В молодые годы Шемякина можно было назвать привлекательным — высокий, крепкий, с тёмными глазами и волосами. Он не любил бриться, и подбородок его часто покрывала густая щетина. Впрочем, борода была ему к лицу. Товарищи шутили, что переодень Черкеса в крестьянский армяк и валенки, получится русский витязь с картины Васнецова.
Грубоватый, но добродушный, Василий был любимцем всех знакомых, особенно маленьких племянников, которых он звал «чертенятами».
— Опять, чертенята, развоевались? — ворчал он на ребятишек, затевавших в доме шумные игры. — Шли б на улицу, там вольготнее беситься. А у меня уж хата по швам трещит от ваших баталий!
Однако дети понимали, что дядюшка ругается просто так, «для порядку». Старший племянник, Мишка, бывало, даже передразнивал Василия. Забравшись на стул, он заявлял:
— Сейчас я буду дядю Васю представлять!
Грозно тараща глаза, мальчонка произносил с интонациями Василия Дмитриевича:
— Но-но, без сантиментов!
Взрослые, в том числе и сам «дядя Вася», хохотали. Эта была коронная фраза Шемякина, с которой он обращался к родственникам, когда они начинали обниматься на прощание и плакать. К чему слёзы, ворчал отставной унтер, не на войну ведь уезжаю, сто раз встретимся… Но и его закалённое сердце однажды дрогнуло.

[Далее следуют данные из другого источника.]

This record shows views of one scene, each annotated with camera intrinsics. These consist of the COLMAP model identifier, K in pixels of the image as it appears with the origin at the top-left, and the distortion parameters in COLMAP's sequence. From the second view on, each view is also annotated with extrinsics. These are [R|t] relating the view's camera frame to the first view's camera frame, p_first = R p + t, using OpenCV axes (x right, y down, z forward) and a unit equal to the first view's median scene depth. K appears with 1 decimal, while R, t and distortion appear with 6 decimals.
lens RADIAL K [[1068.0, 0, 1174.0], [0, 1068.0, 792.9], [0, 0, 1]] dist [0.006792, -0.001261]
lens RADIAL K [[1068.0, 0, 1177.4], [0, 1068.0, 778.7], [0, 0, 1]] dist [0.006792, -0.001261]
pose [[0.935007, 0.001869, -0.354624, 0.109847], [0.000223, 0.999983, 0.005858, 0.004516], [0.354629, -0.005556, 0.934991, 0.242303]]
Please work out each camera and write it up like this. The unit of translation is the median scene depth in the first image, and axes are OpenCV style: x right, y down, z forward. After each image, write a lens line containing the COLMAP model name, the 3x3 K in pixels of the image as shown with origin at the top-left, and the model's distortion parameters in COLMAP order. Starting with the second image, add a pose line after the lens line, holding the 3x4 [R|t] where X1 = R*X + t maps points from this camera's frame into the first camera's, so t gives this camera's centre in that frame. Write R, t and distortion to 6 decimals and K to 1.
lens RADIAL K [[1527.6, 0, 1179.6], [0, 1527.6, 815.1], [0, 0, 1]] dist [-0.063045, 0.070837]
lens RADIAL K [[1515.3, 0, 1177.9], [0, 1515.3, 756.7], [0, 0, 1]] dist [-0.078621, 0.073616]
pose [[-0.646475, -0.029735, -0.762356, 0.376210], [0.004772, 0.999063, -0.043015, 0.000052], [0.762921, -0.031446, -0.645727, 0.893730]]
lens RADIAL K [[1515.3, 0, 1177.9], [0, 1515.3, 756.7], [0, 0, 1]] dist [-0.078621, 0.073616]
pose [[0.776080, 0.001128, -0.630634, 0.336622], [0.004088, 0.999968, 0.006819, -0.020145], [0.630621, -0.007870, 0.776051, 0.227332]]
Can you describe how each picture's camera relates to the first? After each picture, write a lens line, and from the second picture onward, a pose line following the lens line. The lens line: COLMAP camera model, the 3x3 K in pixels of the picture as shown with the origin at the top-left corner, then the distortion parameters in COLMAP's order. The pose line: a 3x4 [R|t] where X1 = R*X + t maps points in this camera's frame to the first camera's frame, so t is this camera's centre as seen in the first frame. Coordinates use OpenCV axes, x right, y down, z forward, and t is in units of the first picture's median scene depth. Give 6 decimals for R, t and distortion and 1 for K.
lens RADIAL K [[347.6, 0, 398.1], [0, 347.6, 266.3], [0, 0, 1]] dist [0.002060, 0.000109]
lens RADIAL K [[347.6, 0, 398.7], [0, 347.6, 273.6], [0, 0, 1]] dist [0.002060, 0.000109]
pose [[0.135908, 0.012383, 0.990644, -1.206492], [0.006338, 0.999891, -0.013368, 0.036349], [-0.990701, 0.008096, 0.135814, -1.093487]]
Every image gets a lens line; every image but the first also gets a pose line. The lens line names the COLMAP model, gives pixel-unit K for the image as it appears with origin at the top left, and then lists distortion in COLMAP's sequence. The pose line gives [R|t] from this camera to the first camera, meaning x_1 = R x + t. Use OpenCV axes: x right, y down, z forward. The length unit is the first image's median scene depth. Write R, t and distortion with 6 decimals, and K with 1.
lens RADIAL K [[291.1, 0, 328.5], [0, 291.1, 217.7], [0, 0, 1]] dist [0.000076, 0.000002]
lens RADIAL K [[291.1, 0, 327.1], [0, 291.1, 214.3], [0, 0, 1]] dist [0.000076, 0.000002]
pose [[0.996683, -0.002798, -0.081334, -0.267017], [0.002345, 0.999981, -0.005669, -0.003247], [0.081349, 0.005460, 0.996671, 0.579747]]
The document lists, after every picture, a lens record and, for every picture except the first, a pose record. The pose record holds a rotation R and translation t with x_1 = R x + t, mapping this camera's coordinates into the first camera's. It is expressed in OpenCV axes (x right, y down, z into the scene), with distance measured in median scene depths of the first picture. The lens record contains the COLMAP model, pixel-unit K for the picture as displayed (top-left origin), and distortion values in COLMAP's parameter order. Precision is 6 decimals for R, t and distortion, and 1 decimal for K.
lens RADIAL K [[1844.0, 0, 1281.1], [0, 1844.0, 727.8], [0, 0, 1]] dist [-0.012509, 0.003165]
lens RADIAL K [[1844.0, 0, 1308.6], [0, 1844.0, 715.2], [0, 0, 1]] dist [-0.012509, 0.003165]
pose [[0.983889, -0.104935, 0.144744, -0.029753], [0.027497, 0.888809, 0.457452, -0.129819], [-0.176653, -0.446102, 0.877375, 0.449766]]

Это случилось в 1905 году, когда он вернулся домой с японской войны. Службу пришлось навсегда оставить. Под Мукденом Шемякин был тяжело ранен, долго лежал в госпитале во Владивостоке. Потом пришлось почти месяц добираться до Твери на поездах и крестьянских подводах. Домой Василий Дмитриевич попал уже ночью. В спальне и детской было темно. Однако семилетняя Лена не спала. Она помнила слова, которые мама ласково нашёптывала ей перед сном: «Скоро будет у нас радость, папа с войны вернётся»!».